One Stack Deep

He can push, but when it comes time to pop, he goes off in all directions


A passage in The Soul of a New Machine by Tracy Kidder describes the language engineers use when they talk to each other (and about each other):

Give me a core dump meant “Tell me your thoughts,” for in the past, when computers used “core memories,” engineers sometimes “dumped” the contents of malfunctioning machines’ storage compartments of memory, a sort of in-box inside a computer; it holds the information in the order in which the information is deposited and whe it gets overfull, it is said to “overflow.” Hence the occasional complaint, “I’ve got a stack overflow.” “His mind is only one stack deep,” says an engineer, describing the failings of a colleague, but the syntax is wrong and he rephrases, saying “See. He can push, but when it comes time to pop, he goes off in all directions” ― which means that the poor fellow can receive and understand information but he can’t retrieve it in an orderly fashion.

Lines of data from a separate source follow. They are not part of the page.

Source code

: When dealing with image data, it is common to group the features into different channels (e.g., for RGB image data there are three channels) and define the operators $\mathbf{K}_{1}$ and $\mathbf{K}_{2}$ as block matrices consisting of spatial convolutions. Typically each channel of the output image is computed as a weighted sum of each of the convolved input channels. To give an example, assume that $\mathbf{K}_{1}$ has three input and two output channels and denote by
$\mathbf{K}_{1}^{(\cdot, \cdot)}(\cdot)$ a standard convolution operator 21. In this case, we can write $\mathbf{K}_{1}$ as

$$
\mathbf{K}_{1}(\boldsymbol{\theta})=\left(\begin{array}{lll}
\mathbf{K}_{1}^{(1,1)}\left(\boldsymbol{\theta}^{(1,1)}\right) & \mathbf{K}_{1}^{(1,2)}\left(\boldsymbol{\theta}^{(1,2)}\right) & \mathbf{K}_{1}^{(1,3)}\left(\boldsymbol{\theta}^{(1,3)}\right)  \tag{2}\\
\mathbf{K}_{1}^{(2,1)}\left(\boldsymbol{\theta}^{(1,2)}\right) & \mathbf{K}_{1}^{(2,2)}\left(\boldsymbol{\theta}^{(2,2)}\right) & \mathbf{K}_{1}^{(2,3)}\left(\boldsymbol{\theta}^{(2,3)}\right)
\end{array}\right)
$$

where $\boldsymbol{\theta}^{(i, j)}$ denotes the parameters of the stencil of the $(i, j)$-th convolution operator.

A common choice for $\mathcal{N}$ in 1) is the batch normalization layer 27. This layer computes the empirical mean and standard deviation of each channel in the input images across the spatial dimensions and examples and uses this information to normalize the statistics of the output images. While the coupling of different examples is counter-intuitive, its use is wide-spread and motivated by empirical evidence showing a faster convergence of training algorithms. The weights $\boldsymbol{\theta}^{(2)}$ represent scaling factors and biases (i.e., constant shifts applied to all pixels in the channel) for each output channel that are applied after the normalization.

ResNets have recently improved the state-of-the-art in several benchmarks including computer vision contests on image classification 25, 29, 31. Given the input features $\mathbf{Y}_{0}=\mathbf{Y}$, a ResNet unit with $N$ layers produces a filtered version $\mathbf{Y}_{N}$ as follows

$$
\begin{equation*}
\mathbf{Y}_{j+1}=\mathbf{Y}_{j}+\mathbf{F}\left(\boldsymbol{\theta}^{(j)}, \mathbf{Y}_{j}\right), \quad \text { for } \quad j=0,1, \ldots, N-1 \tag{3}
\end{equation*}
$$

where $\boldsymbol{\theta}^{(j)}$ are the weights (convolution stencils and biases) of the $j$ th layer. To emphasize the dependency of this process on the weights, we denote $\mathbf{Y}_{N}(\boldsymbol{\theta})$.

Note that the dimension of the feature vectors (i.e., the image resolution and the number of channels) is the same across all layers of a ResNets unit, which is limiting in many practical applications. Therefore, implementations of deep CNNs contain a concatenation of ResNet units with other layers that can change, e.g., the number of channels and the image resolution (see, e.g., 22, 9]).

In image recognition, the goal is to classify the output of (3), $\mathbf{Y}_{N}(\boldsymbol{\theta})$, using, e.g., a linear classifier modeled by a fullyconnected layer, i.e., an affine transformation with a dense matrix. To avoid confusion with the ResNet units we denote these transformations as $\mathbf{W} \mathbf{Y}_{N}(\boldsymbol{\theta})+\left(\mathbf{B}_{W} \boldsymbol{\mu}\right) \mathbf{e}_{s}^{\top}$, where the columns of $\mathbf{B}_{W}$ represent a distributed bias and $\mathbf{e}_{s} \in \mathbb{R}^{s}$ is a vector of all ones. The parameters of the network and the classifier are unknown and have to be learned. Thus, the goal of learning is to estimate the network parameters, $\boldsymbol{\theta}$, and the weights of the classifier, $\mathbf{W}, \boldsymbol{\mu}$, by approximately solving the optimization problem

This is my journey to improve the memory of my past and near-present and to find better ways to store and retrieve the future. This journey is intensely personal with an emphasis on understanding myself more than understanding humanity. At fourtysomething, I have an understanding of what works and what doesn’t, not to mention dark spots that need illuminating. It’s worth emphasizing that my journey is individual to me and may not apply to or work for you. Tips and pointers are appreciated, with the proviso that “hacking” does not resonate as much as “changing” and “improving”.